Pre-existing infection risk and the story of vulnerability
The study also reported that having an infection before starting thiopurines increased the risk of subsequent infection. This is not surprising, but it’s still important, because it suggests patients enter treatment with differing levels of baseline vulnerability.
In my opinion, clinicians sometimes treat medication risk as if it were uniform across patients, but biology doesn’t work that way. If someone already had infections in the period leading up to therapy—whether due to disease activity, comorbidities, exposures, or immune status—then thiopurines may amplify a pre-existing pattern. What this really suggests is that “average risk” in studies can hide the fact that subgroups may experience more pronounced effects.
This raises a practical question: could tighter pre-treatment assessment improve the benefit-risk balance? For example, paying closer attention to vaccination status, recent infection history, and perhaps modifiable exposure risks could help clinicians identify who might need additional prevention support.
Personally, I think this is where editorial energy should go in the real world: not just “thiopurines are safe” versus “thiopurines are risky,” but “thiopurines are safe for most, with tailored vigilance for those who show patterns of vulnerability.”
The access problem behind the treatment choice
Another angle worth emphasizing is the context: the broader IBD treatment landscape has shifted toward biologics and small molecules, but their cost and availability limit widespread use. Thiopurines still play a role, particularly in settings where newer options aren’t accessible.
From my perspective, this matters because “safety” isn’t purely medical—it’s also logistical and economic. When access constraints push clinicians toward older therapies, infection-risk discussions can’t be abstract. Patients deserve honesty that includes the real-world tradeoff: you may avoid severe infections, but you might still face more mild viral illnesses.
What many people don’t realize is that health systems sometimes evaluate drug strategies in a way that undercounts day-to-day harms. If newer therapies are unavailable, then the question becomes: how do we optimize the older option responsibly? That optimization includes monitoring, prevention, and patient education about what to watch for.
So what should patients and clinicians do?
I don’t think the right response is fear. I do think the right response is specificity. Personally, I would want conversations that acknowledge mild infections as a meaningful downside, especially viral respiratory infections, even when severe events are not rising.

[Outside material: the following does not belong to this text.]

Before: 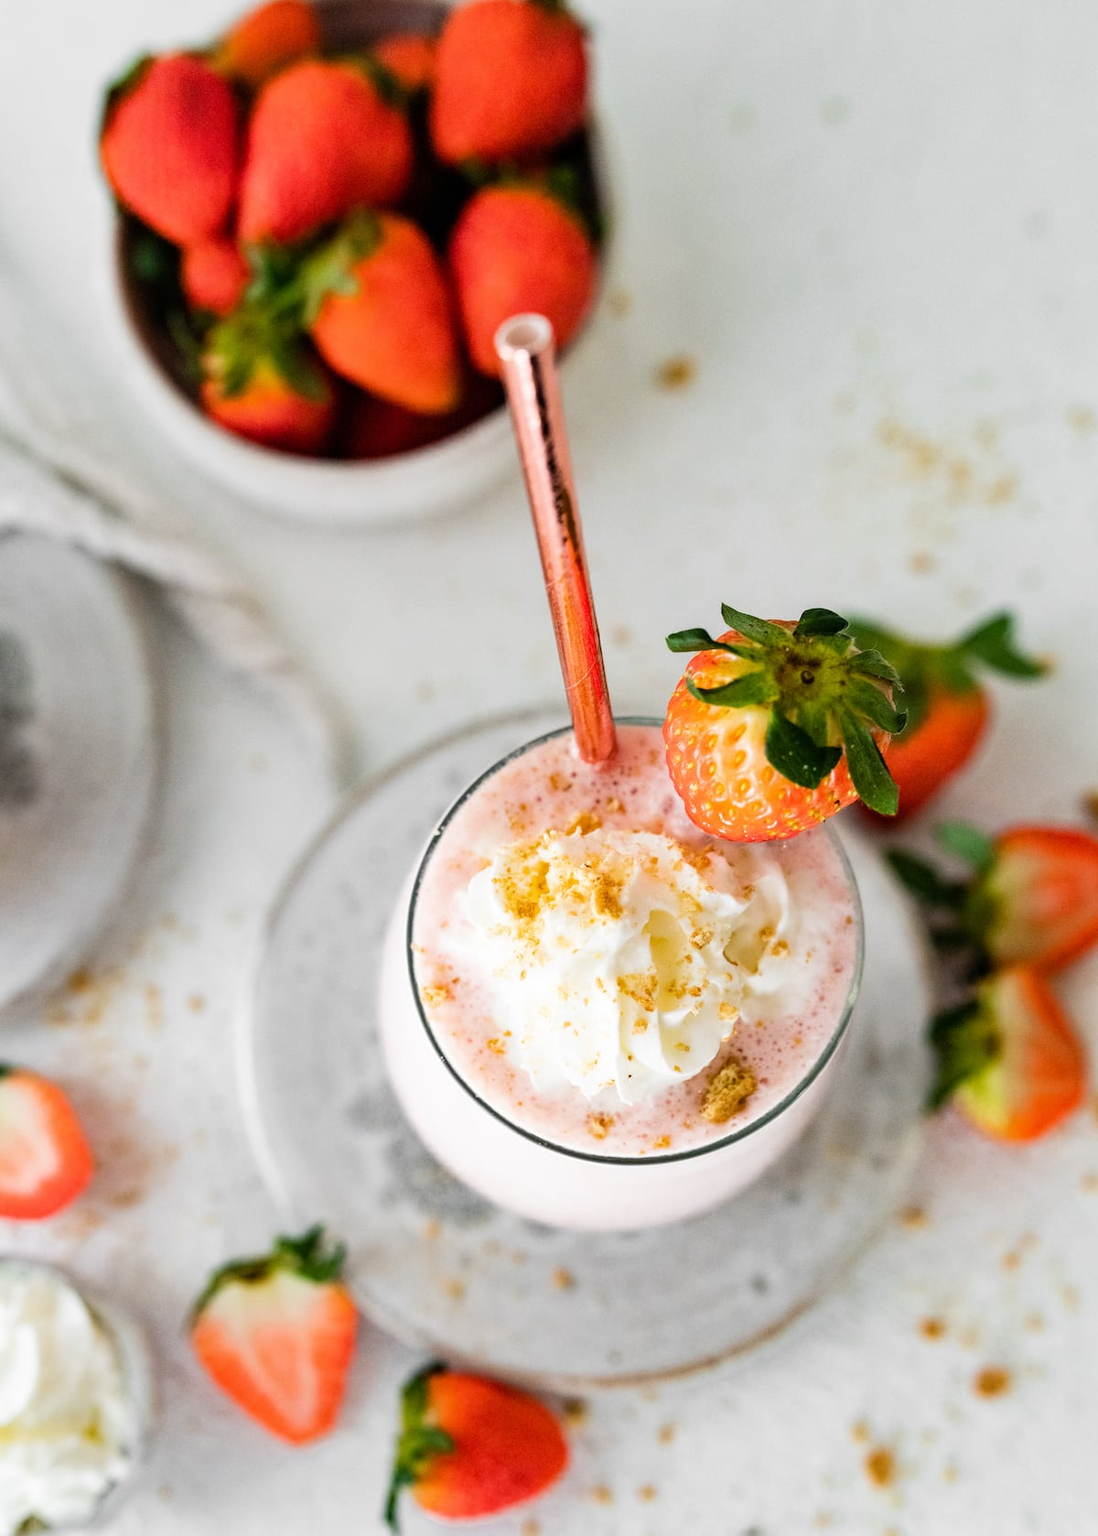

Here are a few practical implications I’d push for:
- Prevention should be proactive, especially around respiratory viruses, because the pattern points in that direction.
- Pre-treatment infection history should inform counseling, since baseline vulnerability seems to matter.
- “No severe increase” should not be presented as “no meaningful harm,” because cumulative mild illness can still affect function.
- Monitoring and early management plans should be discussed clearly, so patients aren’t left to interpret symptoms alone.
If you’re looking for the deeper takeaway, it’s this: medicine shouldn’t only ask whether a therapy is dangerous, but whether it’s livable.
The uncomfortable truth I wrestle with is that “safe” can become a marketing word when it’s stripped of context. This study reinforces that thiopurines can be a reasonable choice for maintaining remission—particularly where alternatives are limited. But it also asks us to respect the patient’s calendar, not just the patient’s blood counts: if mild viral infections become more common, then quality of life is part of the evidence we must take seriously. Personally, I think that’s the standard we should hold across all IBD therapies moving forward.
Would you like the article to skew more toward clinical implications (what doctors should do differently) or more toward patient-facing counseling language (how patients should interpret and manage the risk)?